As you will have read, I was really concerned about poor Lucas last night, but early this morning I tiptoed along “his” path to peep over the bush,just in case he was there,and imagine my joy at seeing that big, bulky body back in his grassy, snug nest, one eye just visible over the grass. I am so pleased and will look again later to see if it was indeed Lucas lying next to the Mushingashi yesterday. I should be able to telll by the slashes and bites on his back (Definitely inflicted by another hippo and most assuredly Welheilm, the big bully). I was so pleased to see the big shape I did not stop to check.

I am now having a lovely hot cup of tea, which is steaming in the chilly dawn. The hyena wails and whoops continued late into the night and Tommy, our resident jackal gave his sharp barking call several times during the night too, as did the leopard on the other side of the Mushingashi. I imagine it must have been him walking around yesterday lunch time when the puku and impala were making their alarm calls.

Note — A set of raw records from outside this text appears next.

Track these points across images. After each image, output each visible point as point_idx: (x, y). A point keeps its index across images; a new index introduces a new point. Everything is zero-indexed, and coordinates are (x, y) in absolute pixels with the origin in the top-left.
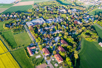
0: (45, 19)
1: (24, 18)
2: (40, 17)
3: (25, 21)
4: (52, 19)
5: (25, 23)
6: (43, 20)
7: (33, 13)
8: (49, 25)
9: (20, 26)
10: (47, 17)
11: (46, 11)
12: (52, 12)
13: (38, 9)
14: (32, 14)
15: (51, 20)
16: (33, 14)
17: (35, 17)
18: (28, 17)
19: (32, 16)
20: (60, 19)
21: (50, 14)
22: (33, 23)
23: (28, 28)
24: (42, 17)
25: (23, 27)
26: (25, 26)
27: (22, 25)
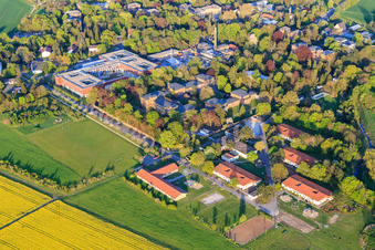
0: (143, 52)
1: (27, 60)
2: (110, 49)
3: (38, 72)
4: (177, 52)
5: (48, 82)
6: (135, 56)
7: (60, 34)
8: (180, 75)
9: (35, 95)
10: (150, 46)
11: (126, 17)
12: (161, 23)
13: (75, 14)
14: (59, 37)
15: (177, 57)
16: (67, 39)
17: (85, 51)
18: (45, 54)
19: (64, 46)
20: (221, 48)
21: (157, 28)
22: (94, 74)
23: (81, 100)
24: (120, 47)
25: (48, 96)
26: (56, 92)
27: (43, 90)
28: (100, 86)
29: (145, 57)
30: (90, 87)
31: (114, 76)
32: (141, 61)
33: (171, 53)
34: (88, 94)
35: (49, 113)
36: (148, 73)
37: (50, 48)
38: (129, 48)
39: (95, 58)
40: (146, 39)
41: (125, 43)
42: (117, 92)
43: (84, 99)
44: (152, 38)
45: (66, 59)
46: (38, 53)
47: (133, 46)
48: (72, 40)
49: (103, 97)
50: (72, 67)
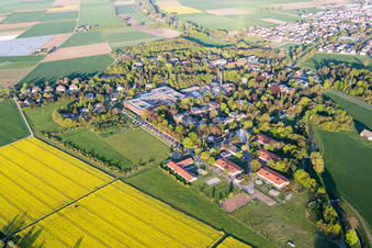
0: (177, 88)
1: (108, 92)
2: (158, 86)
3: (115, 99)
4: (198, 88)
5: (119, 106)
6: (172, 90)
7: (129, 76)
8: (199, 102)
9: (111, 114)
10: (182, 84)
11: (169, 66)
12: (189, 69)
13: (139, 64)
14: (128, 78)
15: (197, 91)
16: (133, 79)
17: (143, 87)
18: (120, 88)
19: (131, 84)
20: (225, 86)
21: (187, 73)
22: (147, 101)
23: (138, 117)
24: (164, 84)
25: (119, 114)
26: (124, 112)
27: (116, 110)
28: (150, 109)
29: (178, 91)
30: (144, 109)
31: (159, 102)
32: (176, 93)
33: (194, 88)
34: (143, 113)
35: (119, 125)
36: (179, 101)
37: (122, 85)
38: (169, 85)
39: (149, 91)
40: (180, 80)
41: (167, 82)
42: (160, 113)
43: (140, 116)
44: (183, 79)
45: (131, 92)
46: (115, 88)
47: (172, 85)
48: (136, 80)
49: (151, 115)
50: (135, 97)
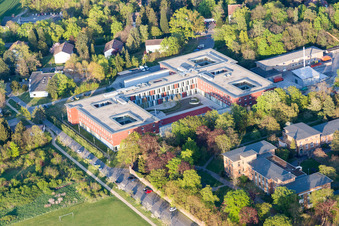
0: (249, 54)
1: (21, 69)
2: (187, 46)
3: (40, 94)
4: (318, 54)
5: (51, 117)
6: (230, 63)
8: (315, 105)
9: (21, 145)
10: (264, 41)
14: (92, 22)
15: (316, 65)
16: (105, 25)
17: (138, 51)
18: (61, 57)
19: (98, 43)
22: (143, 103)
23: (108, 156)
24: (206, 42)
25: (47, 147)
26: (64, 138)
27: (37, 134)
28: (149, 130)
29: (249, 65)
30: (129, 129)
32: (241, 74)
33: (304, 55)
34: (121, 142)
35: (41, 183)
36: (248, 101)
37: (70, 46)
38: (221, 47)
39: (153, 66)
40: (258, 27)
41: (216, 33)
42: (179, 142)
43: (114, 153)
44: (269, 23)
45: (95, 70)
46: (48, 53)
47: (231, 43)
48: (116, 27)
49: (150, 152)
50: (106, 85)
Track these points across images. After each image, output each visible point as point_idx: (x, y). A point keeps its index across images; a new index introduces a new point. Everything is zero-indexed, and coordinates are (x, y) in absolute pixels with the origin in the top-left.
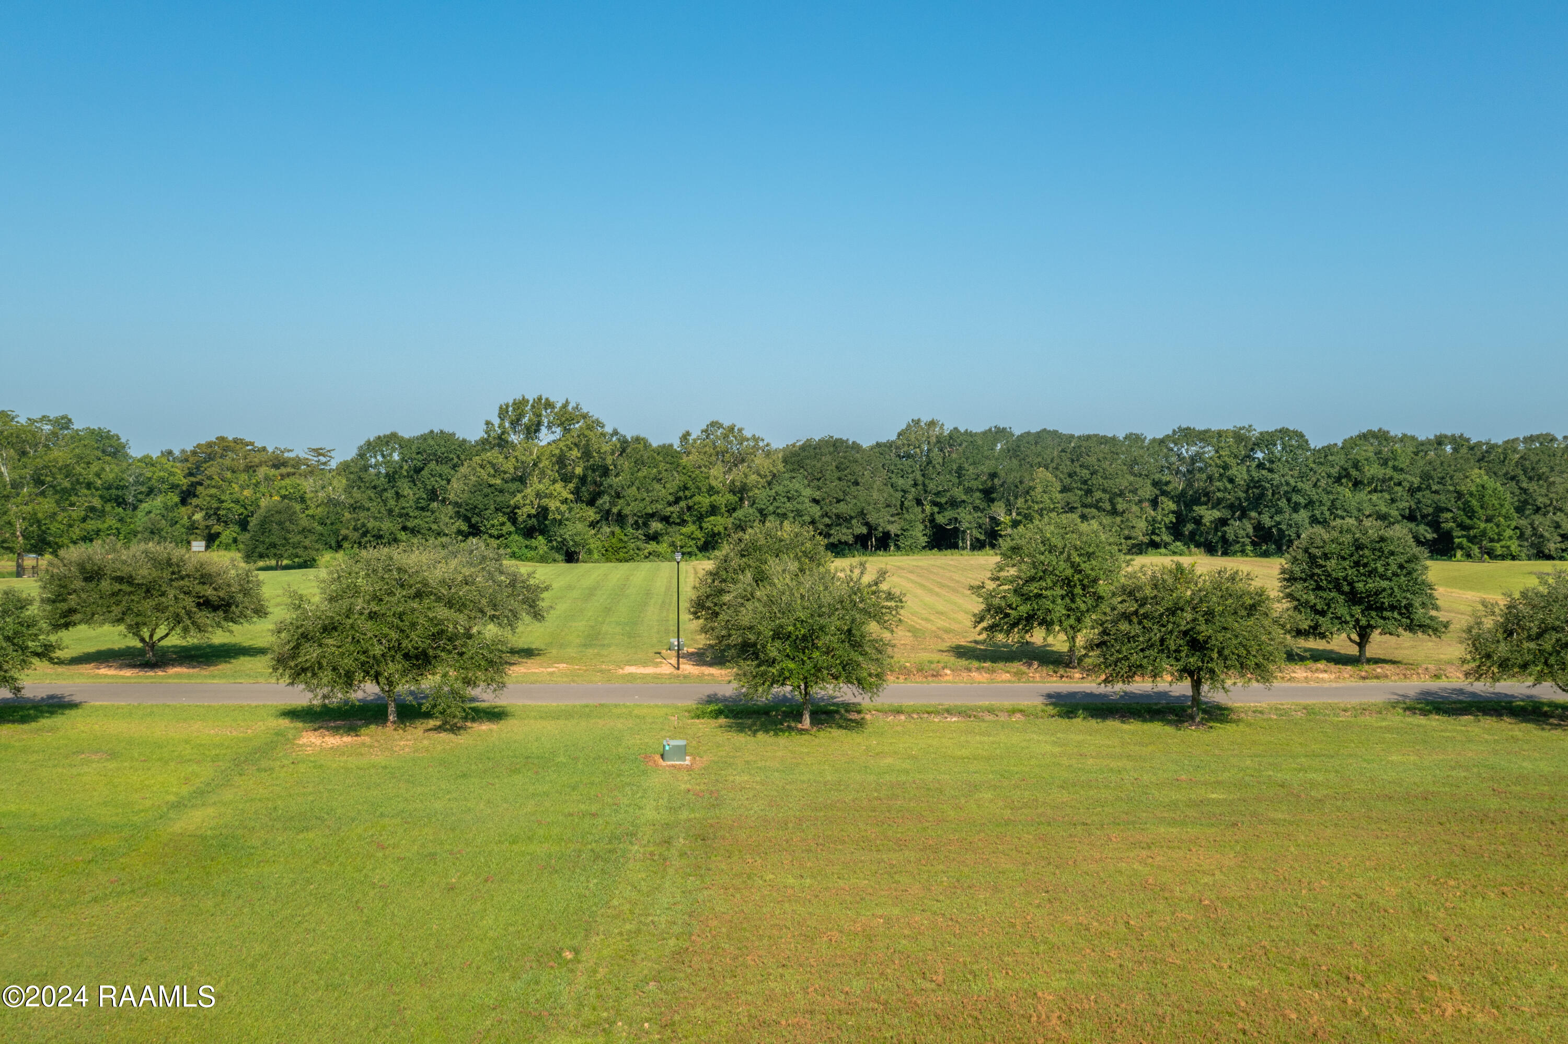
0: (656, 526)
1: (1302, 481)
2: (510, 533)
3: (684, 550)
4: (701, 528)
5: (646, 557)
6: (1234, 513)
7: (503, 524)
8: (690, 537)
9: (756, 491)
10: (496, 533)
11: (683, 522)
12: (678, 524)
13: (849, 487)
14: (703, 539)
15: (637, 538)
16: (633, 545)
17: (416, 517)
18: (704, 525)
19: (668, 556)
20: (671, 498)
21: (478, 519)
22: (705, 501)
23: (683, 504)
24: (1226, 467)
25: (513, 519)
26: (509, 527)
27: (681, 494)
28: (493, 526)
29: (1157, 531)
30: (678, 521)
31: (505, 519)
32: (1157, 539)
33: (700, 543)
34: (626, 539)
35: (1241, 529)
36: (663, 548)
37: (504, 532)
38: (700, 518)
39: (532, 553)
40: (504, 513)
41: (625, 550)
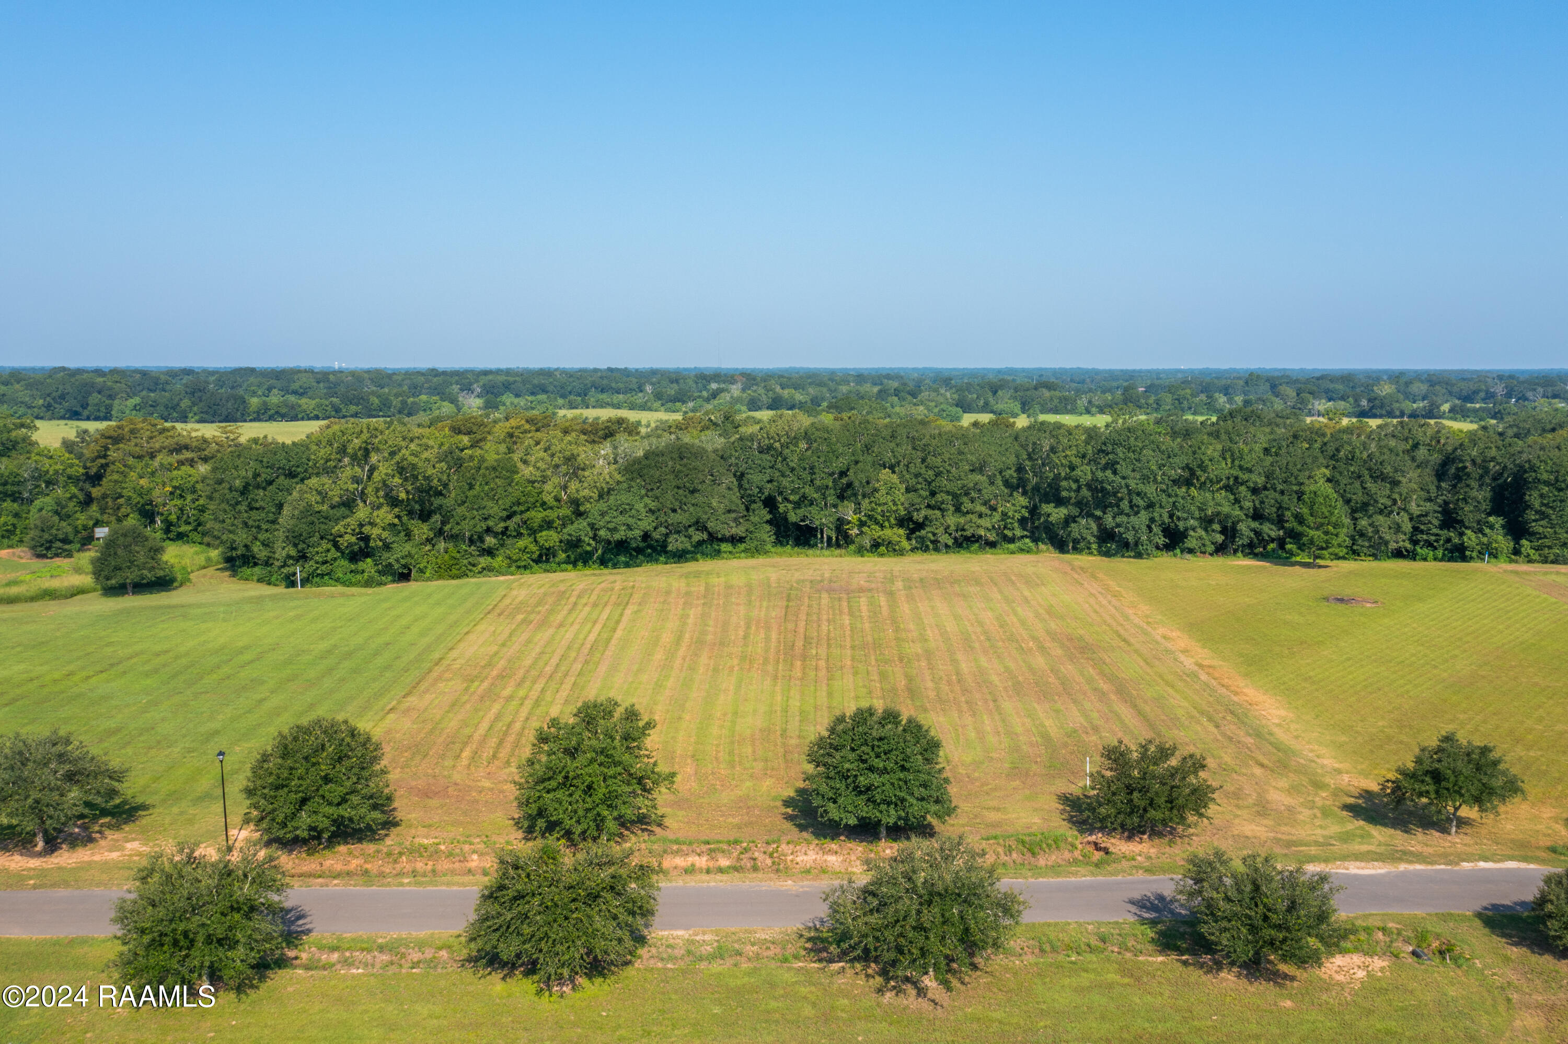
0: (490, 541)
1: (1143, 483)
2: (335, 559)
3: (519, 563)
4: (536, 541)
5: (480, 573)
6: (1082, 511)
7: (328, 551)
8: (524, 550)
9: (588, 506)
10: (321, 560)
11: (520, 535)
12: (515, 537)
13: (685, 496)
14: (538, 553)
15: (471, 554)
16: (465, 562)
17: (267, 531)
18: (539, 539)
19: (504, 570)
20: (505, 514)
21: (304, 546)
22: (537, 516)
23: (516, 519)
24: (1072, 468)
25: (336, 545)
26: (334, 553)
27: (515, 508)
28: (317, 553)
29: (1009, 526)
30: (515, 534)
31: (329, 546)
32: (1009, 533)
33: (535, 556)
34: (458, 555)
35: (1085, 528)
36: (499, 561)
37: (329, 558)
38: (533, 532)
39: (359, 577)
40: (329, 540)
41: (458, 567)
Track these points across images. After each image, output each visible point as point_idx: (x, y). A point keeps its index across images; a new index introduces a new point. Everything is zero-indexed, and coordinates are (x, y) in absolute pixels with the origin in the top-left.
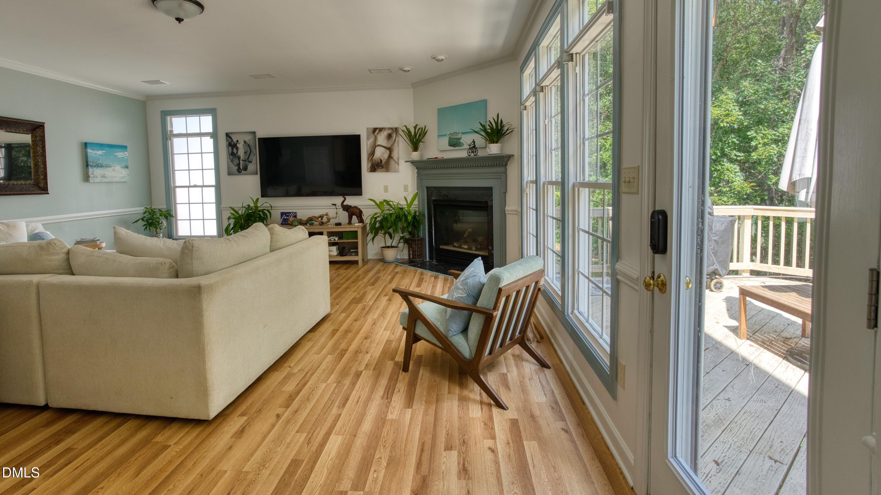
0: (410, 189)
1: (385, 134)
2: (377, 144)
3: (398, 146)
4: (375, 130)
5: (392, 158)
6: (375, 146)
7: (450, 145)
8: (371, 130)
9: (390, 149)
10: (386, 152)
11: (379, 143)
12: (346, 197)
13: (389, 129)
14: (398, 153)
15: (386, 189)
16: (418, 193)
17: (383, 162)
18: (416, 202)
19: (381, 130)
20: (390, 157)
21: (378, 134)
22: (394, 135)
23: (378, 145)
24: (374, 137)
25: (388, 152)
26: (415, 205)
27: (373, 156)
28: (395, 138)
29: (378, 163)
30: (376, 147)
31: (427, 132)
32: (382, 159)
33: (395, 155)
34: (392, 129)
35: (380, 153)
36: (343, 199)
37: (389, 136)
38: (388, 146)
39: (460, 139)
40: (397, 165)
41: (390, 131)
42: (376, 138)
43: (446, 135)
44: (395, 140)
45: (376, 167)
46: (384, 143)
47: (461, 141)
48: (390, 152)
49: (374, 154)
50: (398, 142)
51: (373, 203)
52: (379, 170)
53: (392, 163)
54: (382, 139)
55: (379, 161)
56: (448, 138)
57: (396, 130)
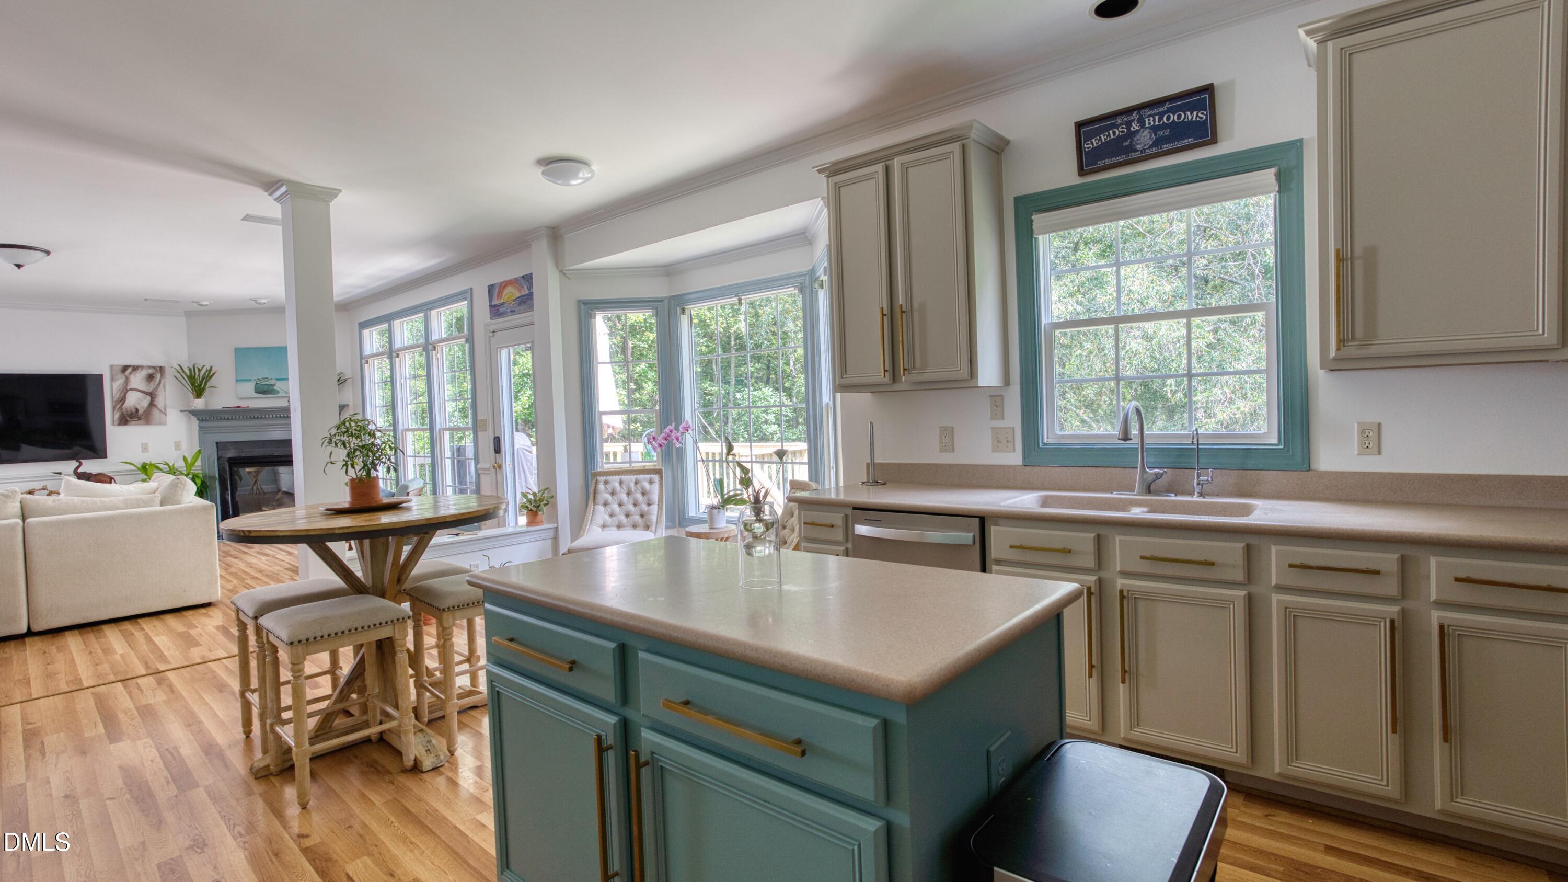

Chris has a bowl of sugar on his bedside table, about a foot from his nose. The ‘bird dawn patrol’ are there as the sun rises, chirping and chattering excitedly. I suppose as enjoyable for them as our first cup of tea is for us. Next they come over to me (at this stage I am on the computer) just to see if I have anything snacky for them as well. My relationship with them is chatting as they sit on my computer. I assure them I will not forget the bananas later, but have nothing tasty with me right now. Those bright, enquiring eyes, heads on one side are really enchanting. There is Linda, a yellow bellied bulbul, (new name greenbul), Jane, a black eyed bulbul, Marty, the hueglins robin and her many brothers and sisters, and now the tropical boubou is getting very tame and joining in the morning sugar meeting. Of course,one cannot forget the BadBoy Gang, the arrow marked babblers, who, with no compunction at all, move in and with babbles and chatters and shouts they take over. One almost imagines them with cudgels bullying their way into the more elite and ladylike crowd, who eventually sit back and watch the babbling mass with disdain.